Noise and Spur Reduction Technique in Fractional-N PLL

Physical Sciences : Electrical

Available for licensing


  • Nan Sun, Ph.D. , Electrical & Computer Engineering

Background/unmet need

Delta Sigma fractional-N phase-locked loop (PLL) plays an important role in modern electronic systems. Contrary to integer-N PLLs, fractional-N PLLs allow synthesis of frequencies which are a fraction of the reference frequency. Thus, a fractional-N PLL can use a higher reference frequency than an integer-N PLL for the same frequency resolution. It allows a wider PLL bandwidth, which leads to faster settling time and stronger suppression of VCO noise.

However, Delta Sigma fractional-N PLLs have an additional noise source in the form of quantization noise from the Delta Sigma modulator used to generate the fractional division ratio. For a wide-band PLL, the quantization noise can easily dominate the PLL phase noise.

There have been several approaches to address this issue. An analog approach is to inject current into the charge pump to cancel out the instantaneous phase error due to Delta Sigma quantization noise. However, this approach requires a very high resolution digital-to-analog converter (DAC) along with accurate gain and offset calibration techniques.

- **Instruction A**:
Answer these questions using the fractional-N PLL text above.
(i) What do fractional-N PLLs allow, in contrast to integer-N PLLs?
(ii) What additional noise source do Delta Sigma fractional-N PLLs have?
(iii) What does the analog approach of injecting current into the charge pump require?
- **Instruction B**:
Please resume the fractional-N PLL text, starting right after its final sentence.

Collected data entries:

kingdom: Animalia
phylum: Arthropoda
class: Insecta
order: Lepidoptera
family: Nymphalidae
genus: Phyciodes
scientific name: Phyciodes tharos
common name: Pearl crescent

...

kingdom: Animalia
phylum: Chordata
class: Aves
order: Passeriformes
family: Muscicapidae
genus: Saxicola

--

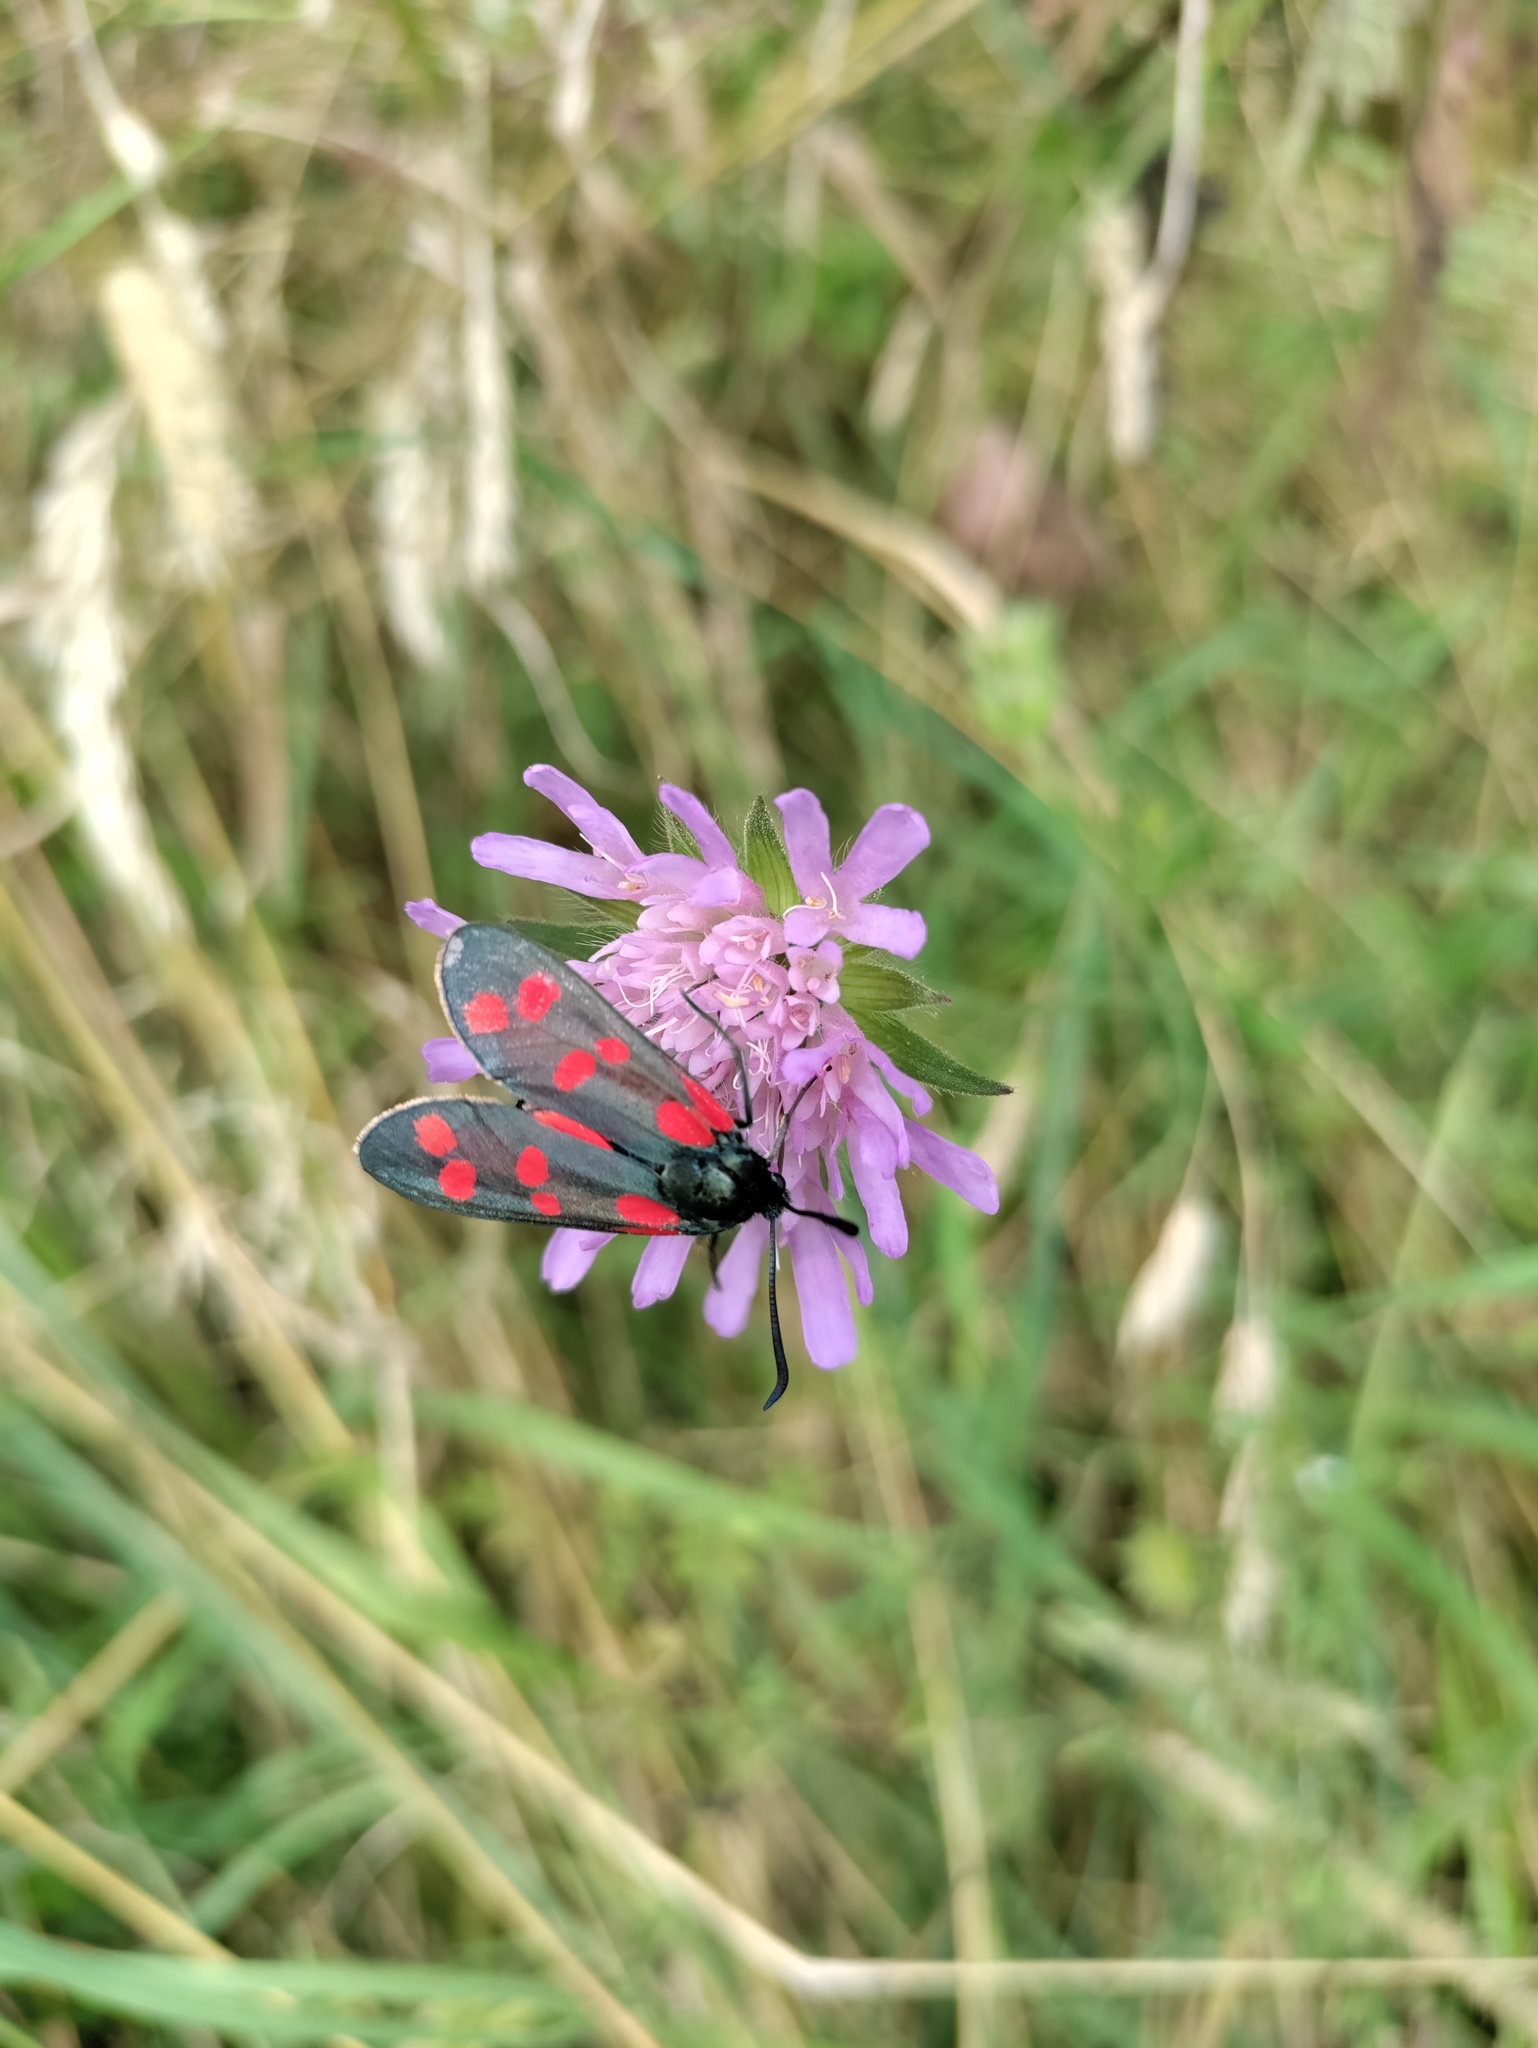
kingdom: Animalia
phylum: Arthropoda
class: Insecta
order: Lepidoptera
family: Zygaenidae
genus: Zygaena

- **Written response A**:
(i) They allow synthesis of frequencies that are a fraction of the reference frequency.
(ii) Quantization noise from the Delta Sigma modulator used to generate the fractional division ratio.
(iii) A very high resolution digital-to-analog converter (DAC) along with accurate gain and offset calibration techniques.

- **Written response B**:
A multi-phase ring VCO can be used to cancel the instantaneous phase error, but it requires complicated phase realignment technique. Another mostly digital approach is to use an FIR filter at the output of the 1-bit Delta Sigma modulator to reduce the quantization noise, but it is effective only at high frequencies. For a wide-band PLL, a large number of FIR filter taps are required to adequately suppress the quantization noise.

Invention Description

Researchers at The University of Texas at Austin have developed a simple, effective, and mostly digital technique to reduce the Delta Sigma quantization noise of phase-locked loop (PLL) at all frequencies. The proposed technique achieves a significant improvement in performance over the conventional technique as well as the FIR filtering technique while incurring only a small increase in hardware complexity.


     It greatly reduces fractional-N quantization noise and spur.


     It has a unique fractional-N PLL architecture.

Market potential/applications

 Any company that needs high accuracy clock generation circuit will be interested.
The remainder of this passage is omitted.